  • While this may reduce security a bit, a solution i found was to add exclusions for iso, mp4, mp3, flac, png, jpg and stuff like that. It reduces disk usage as it has less stuff to scan and theoretically means it shouldn't take as long. Adding ico in there'll help too. ;)
  • Just end it. End task in task manager.
  • This happens when I am adding a lot to my Onedrive...
    I recently moved 300+gb at once and not only did Onedrive get confused and have issues syncing Defender was constantly scanning it all so added an exclusion to my Onedrive folders and now it's better.
  • lol I can't believe someone downvoted me even on this comment. :P
  • haters gonna hate :D
  • defender hogs down system though, it keeps hitting 30% CPU on background scans. Bitdefender is the best AV with respect to performance, not a hitch, my CPU never races out of average yet it finds vulnerabilities (a couple of cracks for COD multiplayer). I know my browsing habits and between Defender and Bitdefender I'd choose the latter.
  • Apart from this, your provider gives you subs for free. I know they give me McAfee...that whole bundle free. As of yet, I haven't run into one that doesn't. I've used 3 different ones. Currently though, just using Microsoft's. 
  • AVG and ZoneAlarm are good? Is it April yet?
  • 360 total security. Great antivirus.
  • How can this list not include Sophos? Sophos Home lets you centrally manage the AV protection of all the computers in your house from one of them.  
  • I've always liked Sophos products and was excited a year or two ago when I found that they were offering the home version for free. I've had mixed performance experiences with it, but overall it works well. AV + Web / category based Content Filtering is a nice touch that I haven't seen in any other free solutions. Also, all of the settings are cloud managed and pushed out to the machine, so people can't mess with them!
════════
◆ List of tasks ◆
1. In the antivirus comments, what CPU usage does one commenter say Defender keeps hitting during background scans?
2. Extract the part of the antivirus comments starting at "I recently moved" and ending at "choose the latter.".
The records have nothing to do with the antivirus comments.
════════
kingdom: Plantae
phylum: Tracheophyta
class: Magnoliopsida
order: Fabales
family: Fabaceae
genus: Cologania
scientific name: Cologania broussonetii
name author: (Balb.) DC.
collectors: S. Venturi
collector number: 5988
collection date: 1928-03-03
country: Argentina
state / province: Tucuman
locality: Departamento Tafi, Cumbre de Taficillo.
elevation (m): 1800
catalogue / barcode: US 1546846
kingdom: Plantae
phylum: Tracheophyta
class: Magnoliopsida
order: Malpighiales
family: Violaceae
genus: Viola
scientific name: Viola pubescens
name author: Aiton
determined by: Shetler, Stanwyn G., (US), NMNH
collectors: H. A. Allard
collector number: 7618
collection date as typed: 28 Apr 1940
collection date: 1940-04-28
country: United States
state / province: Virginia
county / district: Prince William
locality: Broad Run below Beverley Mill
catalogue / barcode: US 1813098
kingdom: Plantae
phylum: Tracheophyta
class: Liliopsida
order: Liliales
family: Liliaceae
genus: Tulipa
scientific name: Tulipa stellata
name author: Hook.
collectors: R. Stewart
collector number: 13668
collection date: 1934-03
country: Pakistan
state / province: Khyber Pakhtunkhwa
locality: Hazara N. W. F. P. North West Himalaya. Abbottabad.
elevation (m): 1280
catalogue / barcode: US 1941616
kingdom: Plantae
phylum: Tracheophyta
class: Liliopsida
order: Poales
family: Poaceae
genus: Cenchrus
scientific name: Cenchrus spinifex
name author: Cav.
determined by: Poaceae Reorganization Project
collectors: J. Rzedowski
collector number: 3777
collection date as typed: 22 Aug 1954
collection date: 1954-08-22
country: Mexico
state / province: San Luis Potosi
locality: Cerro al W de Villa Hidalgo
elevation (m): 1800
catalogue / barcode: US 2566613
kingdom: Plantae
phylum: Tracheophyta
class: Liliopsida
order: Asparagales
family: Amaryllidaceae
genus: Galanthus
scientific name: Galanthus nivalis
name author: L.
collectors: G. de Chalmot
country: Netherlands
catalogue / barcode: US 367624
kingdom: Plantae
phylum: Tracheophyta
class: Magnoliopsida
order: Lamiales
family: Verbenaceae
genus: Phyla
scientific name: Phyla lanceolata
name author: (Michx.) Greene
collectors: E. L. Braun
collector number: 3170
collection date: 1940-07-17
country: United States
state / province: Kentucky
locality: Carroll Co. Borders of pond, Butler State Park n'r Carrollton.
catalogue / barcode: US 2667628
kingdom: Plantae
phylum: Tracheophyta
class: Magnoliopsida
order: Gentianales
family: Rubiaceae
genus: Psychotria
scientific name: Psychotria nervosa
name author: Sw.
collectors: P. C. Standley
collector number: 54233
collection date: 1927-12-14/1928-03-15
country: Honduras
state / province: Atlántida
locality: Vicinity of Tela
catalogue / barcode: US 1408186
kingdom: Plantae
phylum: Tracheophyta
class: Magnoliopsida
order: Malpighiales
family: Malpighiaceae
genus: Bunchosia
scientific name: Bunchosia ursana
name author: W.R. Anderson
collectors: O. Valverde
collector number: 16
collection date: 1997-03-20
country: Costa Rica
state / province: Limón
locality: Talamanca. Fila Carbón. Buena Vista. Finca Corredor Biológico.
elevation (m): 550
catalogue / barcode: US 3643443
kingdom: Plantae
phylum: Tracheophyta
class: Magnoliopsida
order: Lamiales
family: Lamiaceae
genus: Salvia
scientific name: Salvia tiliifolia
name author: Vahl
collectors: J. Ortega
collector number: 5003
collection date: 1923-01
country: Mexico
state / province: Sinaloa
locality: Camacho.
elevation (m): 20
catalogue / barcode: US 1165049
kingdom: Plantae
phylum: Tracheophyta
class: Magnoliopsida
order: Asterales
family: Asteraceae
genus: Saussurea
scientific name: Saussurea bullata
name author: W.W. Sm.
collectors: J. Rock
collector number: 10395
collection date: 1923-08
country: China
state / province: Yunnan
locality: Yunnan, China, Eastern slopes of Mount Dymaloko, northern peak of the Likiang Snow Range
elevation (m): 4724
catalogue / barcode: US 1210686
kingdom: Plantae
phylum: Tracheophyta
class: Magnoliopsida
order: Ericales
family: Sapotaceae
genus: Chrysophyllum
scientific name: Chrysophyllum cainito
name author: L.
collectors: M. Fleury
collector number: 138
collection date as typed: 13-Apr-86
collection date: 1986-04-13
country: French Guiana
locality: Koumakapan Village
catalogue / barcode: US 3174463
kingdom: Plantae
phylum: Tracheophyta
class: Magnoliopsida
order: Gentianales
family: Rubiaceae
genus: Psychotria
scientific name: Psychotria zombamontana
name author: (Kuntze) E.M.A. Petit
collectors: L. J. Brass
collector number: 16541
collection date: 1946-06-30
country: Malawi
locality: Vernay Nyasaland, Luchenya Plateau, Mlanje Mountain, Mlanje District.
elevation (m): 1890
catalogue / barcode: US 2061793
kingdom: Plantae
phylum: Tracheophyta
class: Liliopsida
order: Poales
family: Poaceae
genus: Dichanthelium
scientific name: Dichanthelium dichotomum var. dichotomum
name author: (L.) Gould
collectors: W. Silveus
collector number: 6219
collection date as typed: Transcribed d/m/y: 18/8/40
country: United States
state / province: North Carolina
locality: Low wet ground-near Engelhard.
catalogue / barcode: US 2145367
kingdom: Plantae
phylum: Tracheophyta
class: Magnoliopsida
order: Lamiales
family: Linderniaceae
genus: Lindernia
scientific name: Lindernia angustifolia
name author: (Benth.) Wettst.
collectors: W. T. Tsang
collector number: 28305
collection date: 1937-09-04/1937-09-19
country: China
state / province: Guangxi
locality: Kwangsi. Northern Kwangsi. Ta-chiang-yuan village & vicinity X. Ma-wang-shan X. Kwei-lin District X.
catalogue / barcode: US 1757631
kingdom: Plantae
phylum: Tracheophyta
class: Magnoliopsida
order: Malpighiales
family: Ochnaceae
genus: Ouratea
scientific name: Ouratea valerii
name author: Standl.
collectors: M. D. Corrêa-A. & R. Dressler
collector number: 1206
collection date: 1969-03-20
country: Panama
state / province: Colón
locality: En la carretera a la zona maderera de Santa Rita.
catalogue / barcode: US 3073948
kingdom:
════════
◆ Answer section ◆
1. 30% CPU.

2.
I recently moved 300+gb at once and not only did Onedrive get confused and have issues syncing Defender was constantly scanning it all so added an exclusion to my Onedrive folders and now it's better.
  • lol I can't believe someone downvoted me even on this comment. :P
  • haters gonna hate :D
  • defender hogs down system though, it keeps hitting 30% CPU on background scans. Bitdefender is the best AV with respect to performance, not a hitch, my CPU never races out of average yet it finds vulnerabilities (a couple of cracks for COD multiplayer). I know my browsing habits and between Defender and Bitdefender I'd choose the latter.